А вот мне довелось иметь близкое знакомство с самой настоящей колдуньей и знахаркой, которая сначала жила в нашей деревне, а потом вместе со всеми переселилась в город, где и окончила свои удивительные дни.
Звали её Феодулой, свои называли Дулей, Дусей или Филькой.

Среди нашей деревенской ребятни ходило множество страшных баек про бабку Фильку, которые были поддерживаемы взрослыми и сказками о бабе Яге. Одни рассказывали, как баба-колдунья пьёт кровь мертвецов на кладбище, а на нормальную еду не может смотреть. Другие утверждали, что лично видели, как она сношается с бесом в лесу. Если в деревне становилось кому-нибудь плохо, то в этом непременно винили бабу Филю: мол, глянула проходя мимо, вот человек здоровья и лишился.
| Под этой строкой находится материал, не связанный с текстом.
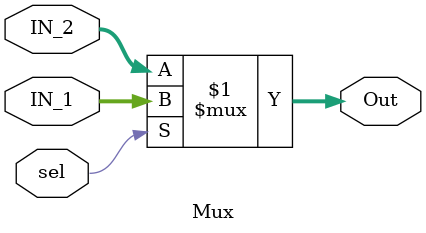
<source format=v>
module Mux#(
    parameter      InputWidth_1 = 'd16
) (
    input wire sel,
    input wire      signed [InputWidth_1-1:0] IN_1,
    input wire      signed [InputWidth_1-1:0] IN_2,
    output wire     signed  [InputWidth_1-1:0] Out 
);
    

assign Out=sel?IN_1:IN_2;

endmodule
</source>
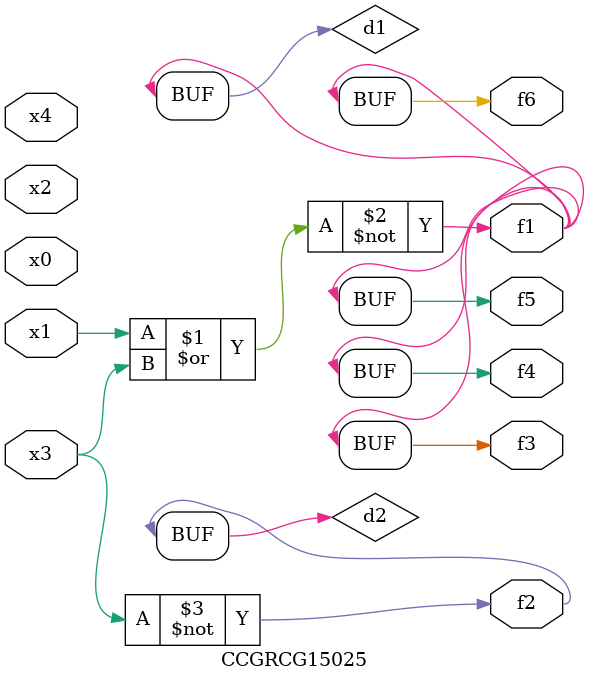
<source format=v>
module CCGRCG15025(
	input x0, x1, x2, x3, x4,
	output f1, f2, f3, f4, f5, f6
);

	wire d1, d2;

	nor (d1, x1, x3);
	not (d2, x3);
	assign f1 = d1;
	assign f2 = d2;
	assign f3 = d1;
	assign f4 = d1;
	assign f5 = d1;
	assign f6 = d1;
endmodule

</source>
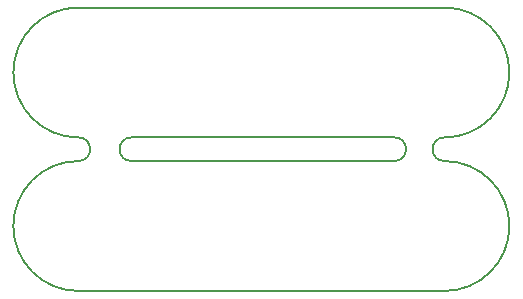
<source format=gbr>
%TF.GenerationSoftware,KiCad,Pcbnew,5.1.10-88a1d61d58~90~ubuntu20.04.1*%
%TF.CreationDate,2022-01-21T20:10:34-08:00*%
%TF.ProjectId,kb-db_protruded_panel,6b622d64-625f-4707-926f-747275646564,rev?*%
%TF.SameCoordinates,Original*%
%TF.FileFunction,Profile,NP*%
%FSLAX46Y46*%
G04 Gerber Fmt 4.6, Leading zero omitted, Abs format (unit mm)*
G04 Created by KiCad (PCBNEW 5.1.10-88a1d61d58~90~ubuntu20.04.1) date 2022-01-21 20:10:34*
%MOMM*%
%LPD*%
G01*
G04 APERTURE LIST*
%TA.AperFunction,Profile*%
%ADD10C,0.150000*%
%TD*%
G04 APERTURE END LIST*
D10*
X90237000Y-68972000D02*
G75*
G02*
X90237000Y-70972000I0J-1000000D01*
G01*
X94487000Y-70972000D02*
G75*
G02*
X94487000Y-68972000I0J1000000D01*
G01*
X67987000Y-70972000D02*
G75*
G02*
X67987000Y-68972000I0J1000000D01*
G01*
X63487000Y-68972000D02*
G75*
G02*
X63487000Y-70972000I0J-1000000D01*
G01*
X78987000Y-81972000D02*
X63487000Y-81972000D01*
X78987000Y-81972000D02*
X94487000Y-81972000D01*
X63487000Y-81972000D02*
G75*
G02*
X63487000Y-70972000I0J5500000D01*
G01*
X78987000Y-70972000D02*
X67987000Y-70972000D01*
X94487000Y-70972000D02*
G75*
G02*
X94487000Y-81972000I0J-5500000D01*
G01*
X78987000Y-70972000D02*
X90237000Y-70972000D01*
X78987000Y-68972000D02*
X90237000Y-68972000D01*
X63487000Y-68972000D02*
G75*
G02*
X63487000Y-57972000I0J5500000D01*
G01*
X78987000Y-68972000D02*
X67987000Y-68972000D01*
X78987000Y-57972000D02*
X63487000Y-57972000D01*
X94487000Y-57972000D02*
G75*
G02*
X94487000Y-68972000I0J-5500000D01*
G01*
X78987000Y-57972000D02*
X94487000Y-57972000D01*
M02*

</source>
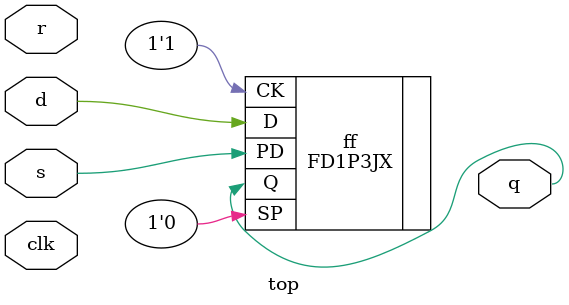
<source format=v>
module top(input clk, input d, input r, input s, output q);
    GSR gsr(.GSR(r));
    FD1P3JX ff(.D(d), .SP(1'b0), .PD(s), .CK(1'b1), .Q(q));
endmodule

</source>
Мужики с матом ругались на неё, когда она зачем-то останавливалась возле чужой скотины, а некоторые бабы зорко следили за тем, чтобы она ничего не нашептала на птиц, свиней и детей.
И уж если кто-нибудь из нас видел вдали эту страшную старуху (которой, впрочем, было не больше пятидесяти), то мы прятались кто куда. Сердце моё в те минуты бешено колотилось, а в голове крутилась одна мысль: лишь бы не посмотрела, лишь бы не заметила! И взгляд старухи в тот момент был страшнее шайки разбойников или пожара.
Как-то в августе, будучи восьмилетним мальчишкой, я, заигравшись с друзьями в поле, бегом возвращался домой. Солнце уже садилось, окрасив небо в малиновый цвет над самым горизонтом на западе. Я был настолько занят мыслями о том, как мне попадёт от мамки, что почти не видел ничего вокруг. Как вдруг, точно из-под земли, у меня перед глазами выросла ОНА. Во всём чёрном и в сумеречном свете фигура бабки Фильки была столь устрашающей, что я закричал и побежал с воплем по деревне, пугая жителей и собак. Самым ужасным для меня было то, что я встретился с ней ВЗГЛЯДОМ! Её чёрные глаза как будто смотрели мне в душу, и это видение не отпускало меня. Я был уверен, что теперь обречён на смерть. Несколько ночей подряд я вскакивал с криком ужаса. Мне снилось, что старуха в чёрном медленно приближается ко мне, вперившись в меня пронзительным взглядом, и протягивает руку, чтобы схватить. В других снах она просто стояла рядом с моей кроватью и смотрела на меня, злобно ухмыляясь.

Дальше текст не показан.